Open cowwoc opened 3 years ago
Looks good, are you planning on making a PR for this?
If so, some initial comments:
It looks like the session
is leftover from a previous version?
I think a toString(Tensor t)
(or TType, but Tensor is better) w/ resolution done based on the runtime type would be useful, too, since the concrete type isn't always known. Perhaps make this the only method.
It would also be good to have this as a default method in Operand
too, that only does something in an eager session (like asTensor()
). Probably return a N/A message rather than throwing, since it's for debugging.
@rnett Good suggestions. I'll try to formulate a PR.
Question though, since this method is meant strictly for debugging, couldn't we implement it for non-eager sessions as well? We could spin up a graph runner, evaluate the operand, and return the String representation.

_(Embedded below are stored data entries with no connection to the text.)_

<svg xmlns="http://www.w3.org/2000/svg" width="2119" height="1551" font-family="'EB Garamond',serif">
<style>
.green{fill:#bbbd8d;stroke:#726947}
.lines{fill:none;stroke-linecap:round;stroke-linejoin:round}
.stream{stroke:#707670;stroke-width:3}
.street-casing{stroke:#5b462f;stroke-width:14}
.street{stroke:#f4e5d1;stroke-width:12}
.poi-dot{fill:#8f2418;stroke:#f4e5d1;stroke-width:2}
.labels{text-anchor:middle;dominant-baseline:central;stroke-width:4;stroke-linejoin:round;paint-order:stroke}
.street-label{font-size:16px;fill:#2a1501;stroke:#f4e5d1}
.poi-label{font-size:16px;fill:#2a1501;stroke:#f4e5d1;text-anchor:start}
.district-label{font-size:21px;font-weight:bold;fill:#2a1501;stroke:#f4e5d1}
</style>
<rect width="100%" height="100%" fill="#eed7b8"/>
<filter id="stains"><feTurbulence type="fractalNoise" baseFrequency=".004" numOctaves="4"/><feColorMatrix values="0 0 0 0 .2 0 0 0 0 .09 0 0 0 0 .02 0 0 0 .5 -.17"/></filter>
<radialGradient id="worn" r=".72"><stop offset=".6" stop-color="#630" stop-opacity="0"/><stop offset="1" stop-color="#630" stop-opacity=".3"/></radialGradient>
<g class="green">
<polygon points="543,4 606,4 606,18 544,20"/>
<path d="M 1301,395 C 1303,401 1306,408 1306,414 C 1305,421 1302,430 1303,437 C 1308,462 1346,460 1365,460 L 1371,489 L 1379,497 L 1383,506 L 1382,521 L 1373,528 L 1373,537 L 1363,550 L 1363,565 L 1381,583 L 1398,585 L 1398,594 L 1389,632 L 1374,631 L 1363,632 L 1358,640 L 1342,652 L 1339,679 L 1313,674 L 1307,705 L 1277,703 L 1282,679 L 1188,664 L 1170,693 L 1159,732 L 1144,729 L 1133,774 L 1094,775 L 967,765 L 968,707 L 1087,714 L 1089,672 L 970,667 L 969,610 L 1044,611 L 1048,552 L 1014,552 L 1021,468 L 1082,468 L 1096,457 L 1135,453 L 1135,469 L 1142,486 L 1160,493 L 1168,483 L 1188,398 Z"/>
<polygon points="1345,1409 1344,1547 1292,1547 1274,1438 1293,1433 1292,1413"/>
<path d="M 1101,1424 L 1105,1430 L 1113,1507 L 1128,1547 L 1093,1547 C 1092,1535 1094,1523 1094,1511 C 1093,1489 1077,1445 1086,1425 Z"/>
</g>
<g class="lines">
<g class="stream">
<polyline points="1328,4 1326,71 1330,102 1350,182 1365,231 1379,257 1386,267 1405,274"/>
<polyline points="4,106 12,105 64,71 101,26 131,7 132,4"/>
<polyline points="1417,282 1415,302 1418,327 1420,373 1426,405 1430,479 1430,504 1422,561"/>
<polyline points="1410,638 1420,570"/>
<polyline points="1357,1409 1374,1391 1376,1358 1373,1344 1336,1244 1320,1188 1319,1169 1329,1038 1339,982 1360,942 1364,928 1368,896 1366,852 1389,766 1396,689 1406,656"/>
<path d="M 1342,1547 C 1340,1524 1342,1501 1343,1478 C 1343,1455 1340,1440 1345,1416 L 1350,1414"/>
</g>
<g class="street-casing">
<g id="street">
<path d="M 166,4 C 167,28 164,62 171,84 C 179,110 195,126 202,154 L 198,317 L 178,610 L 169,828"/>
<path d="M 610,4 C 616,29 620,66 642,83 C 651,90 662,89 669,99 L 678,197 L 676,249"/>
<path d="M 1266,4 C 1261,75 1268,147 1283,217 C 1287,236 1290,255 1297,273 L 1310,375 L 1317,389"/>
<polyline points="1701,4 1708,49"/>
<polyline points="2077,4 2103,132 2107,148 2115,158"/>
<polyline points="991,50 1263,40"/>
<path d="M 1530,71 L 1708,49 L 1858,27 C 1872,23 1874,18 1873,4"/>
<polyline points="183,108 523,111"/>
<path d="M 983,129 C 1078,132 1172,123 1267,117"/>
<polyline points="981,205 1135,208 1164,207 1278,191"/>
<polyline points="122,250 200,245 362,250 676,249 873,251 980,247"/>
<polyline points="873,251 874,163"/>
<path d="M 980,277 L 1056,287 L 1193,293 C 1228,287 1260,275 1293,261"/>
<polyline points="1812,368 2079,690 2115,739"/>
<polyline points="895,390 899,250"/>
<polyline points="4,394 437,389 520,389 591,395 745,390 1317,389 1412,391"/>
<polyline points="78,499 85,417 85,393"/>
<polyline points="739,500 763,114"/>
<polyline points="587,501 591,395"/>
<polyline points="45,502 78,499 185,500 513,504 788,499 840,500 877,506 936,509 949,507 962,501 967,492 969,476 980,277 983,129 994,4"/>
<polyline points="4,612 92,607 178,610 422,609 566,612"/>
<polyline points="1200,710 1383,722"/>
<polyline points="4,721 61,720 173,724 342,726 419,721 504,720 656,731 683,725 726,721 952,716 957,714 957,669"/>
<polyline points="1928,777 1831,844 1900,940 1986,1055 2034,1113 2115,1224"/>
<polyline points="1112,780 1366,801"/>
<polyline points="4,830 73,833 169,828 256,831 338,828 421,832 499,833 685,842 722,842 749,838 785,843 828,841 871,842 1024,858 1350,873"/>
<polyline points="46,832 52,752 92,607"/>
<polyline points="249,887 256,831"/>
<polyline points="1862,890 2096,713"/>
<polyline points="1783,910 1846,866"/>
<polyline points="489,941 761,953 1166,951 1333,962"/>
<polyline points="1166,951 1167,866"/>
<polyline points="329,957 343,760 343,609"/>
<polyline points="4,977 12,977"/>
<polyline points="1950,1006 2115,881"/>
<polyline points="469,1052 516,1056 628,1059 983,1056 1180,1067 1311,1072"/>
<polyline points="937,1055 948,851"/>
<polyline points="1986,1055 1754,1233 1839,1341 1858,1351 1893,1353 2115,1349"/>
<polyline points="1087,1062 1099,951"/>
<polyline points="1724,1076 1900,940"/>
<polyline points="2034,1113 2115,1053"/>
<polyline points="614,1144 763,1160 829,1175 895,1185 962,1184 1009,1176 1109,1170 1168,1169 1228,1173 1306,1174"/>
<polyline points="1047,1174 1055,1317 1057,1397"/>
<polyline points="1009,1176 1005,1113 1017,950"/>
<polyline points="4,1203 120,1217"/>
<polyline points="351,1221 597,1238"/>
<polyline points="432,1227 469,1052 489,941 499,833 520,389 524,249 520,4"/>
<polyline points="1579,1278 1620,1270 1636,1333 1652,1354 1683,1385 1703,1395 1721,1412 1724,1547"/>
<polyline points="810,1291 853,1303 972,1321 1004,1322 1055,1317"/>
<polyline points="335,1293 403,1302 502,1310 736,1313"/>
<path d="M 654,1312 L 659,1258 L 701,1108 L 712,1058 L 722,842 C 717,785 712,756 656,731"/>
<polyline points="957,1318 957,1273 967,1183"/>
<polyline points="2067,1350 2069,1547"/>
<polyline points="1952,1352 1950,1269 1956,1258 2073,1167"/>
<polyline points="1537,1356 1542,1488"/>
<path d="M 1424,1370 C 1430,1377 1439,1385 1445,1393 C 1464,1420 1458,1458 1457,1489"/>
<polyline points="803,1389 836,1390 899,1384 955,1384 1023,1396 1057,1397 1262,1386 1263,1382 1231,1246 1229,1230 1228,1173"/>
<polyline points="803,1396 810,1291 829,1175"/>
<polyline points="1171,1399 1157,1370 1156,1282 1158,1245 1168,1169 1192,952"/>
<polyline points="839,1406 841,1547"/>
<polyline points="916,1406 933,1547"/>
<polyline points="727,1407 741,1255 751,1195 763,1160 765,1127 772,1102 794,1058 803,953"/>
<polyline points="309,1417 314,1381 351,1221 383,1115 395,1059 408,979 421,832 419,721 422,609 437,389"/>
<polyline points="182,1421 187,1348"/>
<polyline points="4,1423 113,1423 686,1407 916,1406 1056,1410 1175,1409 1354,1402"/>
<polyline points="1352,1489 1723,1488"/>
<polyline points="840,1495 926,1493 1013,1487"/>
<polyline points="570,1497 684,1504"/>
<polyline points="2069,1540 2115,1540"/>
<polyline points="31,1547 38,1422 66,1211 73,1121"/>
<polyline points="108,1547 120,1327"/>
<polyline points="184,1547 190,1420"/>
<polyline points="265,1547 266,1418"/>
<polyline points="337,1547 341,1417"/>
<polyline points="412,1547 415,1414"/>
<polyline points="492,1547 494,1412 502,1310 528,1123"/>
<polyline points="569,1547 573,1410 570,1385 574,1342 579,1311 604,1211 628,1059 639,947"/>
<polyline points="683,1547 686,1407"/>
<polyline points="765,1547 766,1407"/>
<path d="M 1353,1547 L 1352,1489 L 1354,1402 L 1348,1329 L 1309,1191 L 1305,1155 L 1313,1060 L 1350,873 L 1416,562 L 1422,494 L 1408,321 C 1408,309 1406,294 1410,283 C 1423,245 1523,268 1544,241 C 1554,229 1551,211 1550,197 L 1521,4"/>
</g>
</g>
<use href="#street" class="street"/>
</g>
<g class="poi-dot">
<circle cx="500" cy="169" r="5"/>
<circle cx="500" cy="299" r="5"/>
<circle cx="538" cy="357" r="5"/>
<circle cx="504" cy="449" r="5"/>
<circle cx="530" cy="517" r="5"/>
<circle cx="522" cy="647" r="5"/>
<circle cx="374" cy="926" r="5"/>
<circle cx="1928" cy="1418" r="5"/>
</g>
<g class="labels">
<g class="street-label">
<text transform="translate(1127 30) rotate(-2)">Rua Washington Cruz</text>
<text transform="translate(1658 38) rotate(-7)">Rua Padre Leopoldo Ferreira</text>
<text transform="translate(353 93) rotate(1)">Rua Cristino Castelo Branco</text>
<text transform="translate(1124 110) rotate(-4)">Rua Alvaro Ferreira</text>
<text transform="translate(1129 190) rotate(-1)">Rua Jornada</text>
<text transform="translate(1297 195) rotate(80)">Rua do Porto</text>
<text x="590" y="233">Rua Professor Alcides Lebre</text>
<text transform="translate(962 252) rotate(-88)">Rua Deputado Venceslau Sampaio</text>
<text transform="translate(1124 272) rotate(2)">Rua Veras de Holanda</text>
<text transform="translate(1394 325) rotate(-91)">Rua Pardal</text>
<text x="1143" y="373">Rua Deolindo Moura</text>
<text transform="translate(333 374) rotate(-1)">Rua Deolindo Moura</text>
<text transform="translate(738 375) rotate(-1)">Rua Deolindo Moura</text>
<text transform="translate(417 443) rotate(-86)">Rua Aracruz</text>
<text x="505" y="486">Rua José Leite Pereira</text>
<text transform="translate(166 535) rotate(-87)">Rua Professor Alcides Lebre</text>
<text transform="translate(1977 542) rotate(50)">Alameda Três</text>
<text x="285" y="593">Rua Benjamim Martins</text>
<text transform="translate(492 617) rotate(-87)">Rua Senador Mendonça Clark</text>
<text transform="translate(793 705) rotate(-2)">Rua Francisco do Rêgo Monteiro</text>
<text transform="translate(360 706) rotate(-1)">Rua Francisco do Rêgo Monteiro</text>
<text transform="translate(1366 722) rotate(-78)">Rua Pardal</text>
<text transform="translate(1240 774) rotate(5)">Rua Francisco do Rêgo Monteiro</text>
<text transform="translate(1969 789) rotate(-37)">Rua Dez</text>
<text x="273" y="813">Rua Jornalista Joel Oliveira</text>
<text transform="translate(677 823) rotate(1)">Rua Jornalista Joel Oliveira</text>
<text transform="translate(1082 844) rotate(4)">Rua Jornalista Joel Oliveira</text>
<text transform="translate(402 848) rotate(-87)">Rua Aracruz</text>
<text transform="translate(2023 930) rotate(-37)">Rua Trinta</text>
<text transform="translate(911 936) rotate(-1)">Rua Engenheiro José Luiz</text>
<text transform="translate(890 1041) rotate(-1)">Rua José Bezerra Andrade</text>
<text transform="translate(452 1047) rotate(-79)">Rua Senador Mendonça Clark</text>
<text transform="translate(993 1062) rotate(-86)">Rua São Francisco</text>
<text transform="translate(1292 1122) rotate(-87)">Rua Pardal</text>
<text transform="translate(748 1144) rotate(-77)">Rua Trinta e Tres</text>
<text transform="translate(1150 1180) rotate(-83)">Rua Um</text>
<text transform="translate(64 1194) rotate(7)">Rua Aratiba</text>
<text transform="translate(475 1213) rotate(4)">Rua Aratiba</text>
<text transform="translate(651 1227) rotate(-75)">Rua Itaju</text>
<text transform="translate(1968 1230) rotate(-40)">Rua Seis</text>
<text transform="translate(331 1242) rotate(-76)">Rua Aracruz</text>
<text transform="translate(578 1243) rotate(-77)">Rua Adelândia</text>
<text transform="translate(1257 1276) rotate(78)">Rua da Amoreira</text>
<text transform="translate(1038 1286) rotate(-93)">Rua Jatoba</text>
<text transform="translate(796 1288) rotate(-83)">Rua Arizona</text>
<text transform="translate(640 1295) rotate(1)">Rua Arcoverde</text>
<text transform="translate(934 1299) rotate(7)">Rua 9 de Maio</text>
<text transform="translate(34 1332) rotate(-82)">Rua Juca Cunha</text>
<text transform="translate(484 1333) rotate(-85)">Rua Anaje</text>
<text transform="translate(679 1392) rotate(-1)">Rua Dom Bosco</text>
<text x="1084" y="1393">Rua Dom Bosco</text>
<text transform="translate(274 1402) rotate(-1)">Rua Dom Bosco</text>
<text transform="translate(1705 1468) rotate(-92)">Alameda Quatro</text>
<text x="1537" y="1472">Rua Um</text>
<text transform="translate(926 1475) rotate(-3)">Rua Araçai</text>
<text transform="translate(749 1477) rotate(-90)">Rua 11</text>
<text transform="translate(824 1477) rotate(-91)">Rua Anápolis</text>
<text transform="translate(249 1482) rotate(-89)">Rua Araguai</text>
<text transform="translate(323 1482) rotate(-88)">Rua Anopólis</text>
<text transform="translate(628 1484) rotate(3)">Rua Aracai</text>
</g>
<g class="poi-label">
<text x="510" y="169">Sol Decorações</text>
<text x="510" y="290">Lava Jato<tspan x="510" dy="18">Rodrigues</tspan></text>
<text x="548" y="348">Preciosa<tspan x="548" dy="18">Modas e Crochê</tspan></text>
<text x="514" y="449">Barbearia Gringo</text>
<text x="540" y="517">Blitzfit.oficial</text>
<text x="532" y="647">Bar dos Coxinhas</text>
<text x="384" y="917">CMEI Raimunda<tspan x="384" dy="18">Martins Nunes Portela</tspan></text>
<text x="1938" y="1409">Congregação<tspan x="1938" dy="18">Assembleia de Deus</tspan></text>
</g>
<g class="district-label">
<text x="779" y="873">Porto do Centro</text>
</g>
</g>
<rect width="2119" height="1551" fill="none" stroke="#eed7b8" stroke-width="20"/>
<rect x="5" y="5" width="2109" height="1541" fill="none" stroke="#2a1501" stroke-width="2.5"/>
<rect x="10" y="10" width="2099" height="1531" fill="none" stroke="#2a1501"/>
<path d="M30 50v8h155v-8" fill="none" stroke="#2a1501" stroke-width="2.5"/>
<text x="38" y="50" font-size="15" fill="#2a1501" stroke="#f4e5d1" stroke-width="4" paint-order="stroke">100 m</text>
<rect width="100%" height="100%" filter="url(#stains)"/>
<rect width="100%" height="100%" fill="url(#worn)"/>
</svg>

You could, but if that tensor depends on anything non-constant (i.e. placeholders or variables), you won't be able to get it, since the session has no way of knowing about those inputs. And I would think most things you want to debug would have dependencies like that. Plus I'm not sure sessions support adding things to the graph after the session is created, and you'd have to re-run the whole graph each time you called asString.
Once we finish functions and eager gradients, most debugging should be done in eager mode anyways. You'd almost always use functions instead of graphs, and there would be a global "execute functions in eager mode" like in Python. It's not necessarily impossible to have asString in graph mode, but it's not easy and won't ever fit very well, and since we have this coming I don't think it's worth it. Feel free to come up with an implementation and make a PR, but maybe PR just the eager version first.
Per our discussion on Gitter, here is a possible implementation for converting Tensors to a String representation. It is still missing some important features, like collapsing long arrays using ellipses, but this can serve as a stepping stone. The functionality is meant to ease troubleshooting/debugging so performance should not be an issue.